Premier League games under Brendan Rodgers this season: played 8, won 3, drawn 3, lost 2. Premier League games under Jürgen Klopp this season: played 8, won 3, drawn 3, lost 2.
The point of that statistic isn’t to proclaim that Jürgen Klopp is doing no better than Brendan Rodgers did this season as Liverpool manager. The most important thing here is that one manager was working with a squad he spent three years and £300m assembling, and the other has come in and is doing what he can to get the best out of these players whilst implementing his own system and philosophy on our team.
What it does show is that this squad has a ceiling in terms of what it is capable of. We hardly made a great start under Rodgers, but those results alone wouldn’t have been enough to get him the sack. It was the fact that this was the start of his fourth year in charge here, and we still weren’t looking at a squad that had a clear vision and idea of how to play. I, for one, had little patience with Rodgers this season, as I had no belief that I was looking at a group of players who would turn into a top quality side when they all clicked together.
That belief is only being maintained into Klopp’s tenure here. We’ve seen improvement; the Chelsea, Man City, and Southampton games being the stand-out performances. But we’ve also seen that it wasn’t a simple case of bringing in a world class manager and suddenly making this team an elite side. Even if Klopp were to get every ounce of quality he possibly could out of these players, I still think we’d be in a top four battle as opposed to anything more. And that is taking into account the inconsistencies of the other top teams this season.
Some of the main culprits were caught out in yesterday’s game against West Brom. Simon Mignolet made yet another error leading to a goal, a trait which he always seems to have in him and is becoming all too familiar. Some decent enough performances had led to a degree of papering over the cracks with him, and there’s even been talk of him being offered a new contract. But when ‘decent’ is the best word you can find to describe a player playing at the best of their ability, you should know that he’s not a long term solution. Adam Lallana falls into this category too; I’ve talked to fans who have referred to his recent ‘good form’, but that form is showing no goals and only two assists on his last fifteen appearances. So that is Lallana playing at a level close to his best, whereas an out of form Roberto Firmino, with the potential to get far better than he’s currently showing, has one goal and three assists in that time.
Then we have players like James Milner and Christian Benteke, who aren’t even playing close to their best regardless. Question marks were raised over both players when we signed them. Milner wasn’t the controlling midfielder that we needed, and thrived best when doing the dirty work for higher calibre players such as Sergio Aguero and David Silva at Man City. And it seemed clear for all to see that Benteke wasn’t a striker who was going to thrive in our style of play. We were fed some nonsense about how he’s actually a brilliant all-round player who can fit into any system, and while he is more than the big lump of a target man he may look, there were many, many more suitable strikers we could have signed at that price.

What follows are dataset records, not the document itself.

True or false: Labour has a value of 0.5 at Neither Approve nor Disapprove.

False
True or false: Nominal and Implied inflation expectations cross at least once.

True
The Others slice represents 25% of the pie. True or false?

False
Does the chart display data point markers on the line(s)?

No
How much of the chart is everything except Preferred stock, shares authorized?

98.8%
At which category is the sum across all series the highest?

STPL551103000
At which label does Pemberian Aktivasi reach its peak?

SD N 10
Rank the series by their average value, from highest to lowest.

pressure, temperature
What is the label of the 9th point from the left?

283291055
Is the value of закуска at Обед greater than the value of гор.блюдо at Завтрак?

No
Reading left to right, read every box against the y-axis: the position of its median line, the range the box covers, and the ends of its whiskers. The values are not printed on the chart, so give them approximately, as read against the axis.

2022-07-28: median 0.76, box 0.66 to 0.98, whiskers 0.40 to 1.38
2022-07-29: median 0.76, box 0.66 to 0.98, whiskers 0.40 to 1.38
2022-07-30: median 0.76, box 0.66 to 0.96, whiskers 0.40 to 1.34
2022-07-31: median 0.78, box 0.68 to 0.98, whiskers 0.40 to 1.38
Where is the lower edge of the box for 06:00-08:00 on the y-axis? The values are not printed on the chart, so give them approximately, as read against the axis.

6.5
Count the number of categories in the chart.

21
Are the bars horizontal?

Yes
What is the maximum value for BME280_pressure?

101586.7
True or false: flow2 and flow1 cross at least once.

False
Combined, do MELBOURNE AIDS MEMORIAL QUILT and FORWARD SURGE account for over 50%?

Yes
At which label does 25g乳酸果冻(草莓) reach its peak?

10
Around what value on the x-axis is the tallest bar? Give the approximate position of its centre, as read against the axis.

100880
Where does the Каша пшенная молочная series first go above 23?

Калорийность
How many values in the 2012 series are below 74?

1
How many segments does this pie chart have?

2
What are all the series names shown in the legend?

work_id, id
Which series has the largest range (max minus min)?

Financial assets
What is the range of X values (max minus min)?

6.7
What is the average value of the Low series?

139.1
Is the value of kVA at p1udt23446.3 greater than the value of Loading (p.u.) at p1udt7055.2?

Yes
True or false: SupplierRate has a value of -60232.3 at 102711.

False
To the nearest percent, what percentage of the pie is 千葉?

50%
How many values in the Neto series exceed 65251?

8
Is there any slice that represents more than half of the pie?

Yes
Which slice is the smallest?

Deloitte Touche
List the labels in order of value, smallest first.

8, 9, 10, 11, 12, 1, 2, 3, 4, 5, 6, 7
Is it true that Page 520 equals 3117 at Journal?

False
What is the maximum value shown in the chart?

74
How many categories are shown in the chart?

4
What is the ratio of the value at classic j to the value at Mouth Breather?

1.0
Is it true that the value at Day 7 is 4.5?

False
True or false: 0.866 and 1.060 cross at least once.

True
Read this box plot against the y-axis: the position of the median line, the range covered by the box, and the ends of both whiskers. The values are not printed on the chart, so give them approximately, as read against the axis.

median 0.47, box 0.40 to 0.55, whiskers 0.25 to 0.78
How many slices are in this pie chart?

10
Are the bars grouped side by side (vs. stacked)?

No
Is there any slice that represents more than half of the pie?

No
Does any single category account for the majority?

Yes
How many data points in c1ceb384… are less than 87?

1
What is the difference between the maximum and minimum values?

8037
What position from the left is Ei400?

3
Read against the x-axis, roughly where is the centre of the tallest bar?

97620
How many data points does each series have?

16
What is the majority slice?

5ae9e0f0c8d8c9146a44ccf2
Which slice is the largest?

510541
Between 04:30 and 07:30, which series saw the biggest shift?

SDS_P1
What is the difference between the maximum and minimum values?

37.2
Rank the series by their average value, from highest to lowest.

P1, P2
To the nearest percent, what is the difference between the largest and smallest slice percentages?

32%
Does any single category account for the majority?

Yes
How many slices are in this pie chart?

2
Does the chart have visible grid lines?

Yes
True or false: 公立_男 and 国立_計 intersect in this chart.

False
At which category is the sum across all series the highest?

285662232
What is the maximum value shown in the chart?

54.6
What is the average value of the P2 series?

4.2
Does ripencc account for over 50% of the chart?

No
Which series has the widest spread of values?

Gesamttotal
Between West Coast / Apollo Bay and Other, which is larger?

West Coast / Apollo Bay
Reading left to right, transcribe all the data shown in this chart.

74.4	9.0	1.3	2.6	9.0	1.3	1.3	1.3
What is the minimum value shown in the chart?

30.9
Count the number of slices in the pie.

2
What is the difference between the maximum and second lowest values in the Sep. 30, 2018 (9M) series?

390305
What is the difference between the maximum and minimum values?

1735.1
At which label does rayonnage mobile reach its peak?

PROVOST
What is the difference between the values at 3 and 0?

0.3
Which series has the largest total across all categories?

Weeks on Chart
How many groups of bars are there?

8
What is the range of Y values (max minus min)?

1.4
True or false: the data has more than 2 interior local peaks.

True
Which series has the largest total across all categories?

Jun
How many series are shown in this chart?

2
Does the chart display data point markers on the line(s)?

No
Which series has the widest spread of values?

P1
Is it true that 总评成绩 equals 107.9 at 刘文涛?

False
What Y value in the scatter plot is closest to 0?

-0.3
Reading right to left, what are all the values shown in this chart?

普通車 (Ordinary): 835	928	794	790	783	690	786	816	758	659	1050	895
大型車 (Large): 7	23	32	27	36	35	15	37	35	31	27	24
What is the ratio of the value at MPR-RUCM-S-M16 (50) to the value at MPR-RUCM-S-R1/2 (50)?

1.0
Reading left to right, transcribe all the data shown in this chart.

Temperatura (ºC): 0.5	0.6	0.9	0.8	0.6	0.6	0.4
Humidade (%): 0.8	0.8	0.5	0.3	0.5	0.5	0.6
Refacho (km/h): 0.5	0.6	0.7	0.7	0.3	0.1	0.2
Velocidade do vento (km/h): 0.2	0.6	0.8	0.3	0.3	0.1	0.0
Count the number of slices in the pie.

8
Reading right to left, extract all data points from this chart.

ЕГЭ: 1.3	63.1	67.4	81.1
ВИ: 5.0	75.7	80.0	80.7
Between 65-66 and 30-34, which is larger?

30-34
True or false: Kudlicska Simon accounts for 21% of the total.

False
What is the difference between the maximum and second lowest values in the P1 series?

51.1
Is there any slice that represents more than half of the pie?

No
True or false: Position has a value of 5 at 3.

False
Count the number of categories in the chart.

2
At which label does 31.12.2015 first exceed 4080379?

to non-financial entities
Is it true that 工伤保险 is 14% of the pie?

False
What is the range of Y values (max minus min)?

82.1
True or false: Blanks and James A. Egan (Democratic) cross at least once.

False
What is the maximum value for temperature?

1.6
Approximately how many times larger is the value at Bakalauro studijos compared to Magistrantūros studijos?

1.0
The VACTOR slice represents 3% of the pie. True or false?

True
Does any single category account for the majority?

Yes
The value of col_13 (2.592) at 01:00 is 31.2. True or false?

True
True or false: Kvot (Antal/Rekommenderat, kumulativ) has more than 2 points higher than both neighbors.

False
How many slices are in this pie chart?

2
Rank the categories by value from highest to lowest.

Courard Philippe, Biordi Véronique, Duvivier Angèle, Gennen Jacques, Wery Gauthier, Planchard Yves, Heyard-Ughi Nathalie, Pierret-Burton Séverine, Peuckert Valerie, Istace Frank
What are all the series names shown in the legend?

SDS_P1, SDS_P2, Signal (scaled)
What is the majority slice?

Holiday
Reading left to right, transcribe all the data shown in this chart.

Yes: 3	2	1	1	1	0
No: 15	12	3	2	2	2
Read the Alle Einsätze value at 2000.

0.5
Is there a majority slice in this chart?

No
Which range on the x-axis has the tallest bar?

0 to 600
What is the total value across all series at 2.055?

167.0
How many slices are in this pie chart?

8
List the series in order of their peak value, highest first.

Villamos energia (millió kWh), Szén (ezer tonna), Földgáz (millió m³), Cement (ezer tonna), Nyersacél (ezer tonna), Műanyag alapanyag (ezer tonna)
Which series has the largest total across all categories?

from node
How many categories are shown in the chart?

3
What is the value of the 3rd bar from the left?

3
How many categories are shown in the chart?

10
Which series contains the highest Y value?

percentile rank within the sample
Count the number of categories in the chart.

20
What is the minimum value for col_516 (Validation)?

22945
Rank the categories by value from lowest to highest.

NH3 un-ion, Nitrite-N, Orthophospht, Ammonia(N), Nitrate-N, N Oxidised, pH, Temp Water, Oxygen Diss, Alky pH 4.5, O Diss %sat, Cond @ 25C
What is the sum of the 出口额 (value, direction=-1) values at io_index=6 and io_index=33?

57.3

Along with the issues of underperforming players and players who aren’t good enough when they are performing, we have a general squad balance issue in terms of the eleven we put out. Between Philippe Coutinho, Roberto Firmino, and Adam Lallana, we’ve got three players who like to play as a number 10. They would fit best with Daniel Sturridge or Danny Ings as the striker, but both are injured. So we shoehorn Christian Benteke into the mix, but he then isn’t getting the service from wide he likes. Similarly, no one is stretching our play with width to allow the number 10s more space to operate.
In midfield we’ve got players who like to get up and down the pitch, as opposed to a playmaker who can provide the number 10 with a pass when he picks up a pocket of space. So we have a Milner or Henderson charging ahead of play, and therefore a Coutinho or Lallana dropping deep to get the ball. The striker then moves to the space out wide because the advancing midfielder is attacking from deep, so therefore that full back has to either cut inside or drop back. Basically our whole play gets mixed up. And if you’re Barcelona or Bayern Munich and your full backs are as ridiculously talented as your strikers, you can get away with that. But we are no way near that level, nor are we operating that way through deliberate tactical choice, and so it only results in us being disorganised and erratic.
With the players we’ve got, we’re only going to reach a certain level before we hit our maximum potential, and even if we get there it may not be enough to see us secure a top four finish. Klopp has stated his faith in this squad, but he would hardly say anything otherwise. We need reinforcements, and unfortunately in positions that have been plaguing us for a number of years and should have been rectified long before Klopp was ever appointed. January can be a tricky time to do deals, which is why I’m effectively considering this season as Klopp’s ‘induction’, where he lays the groundwork and identifies our key issues. When he’s given the chance to bring in some new players, I think we’ll start looking like a very different side.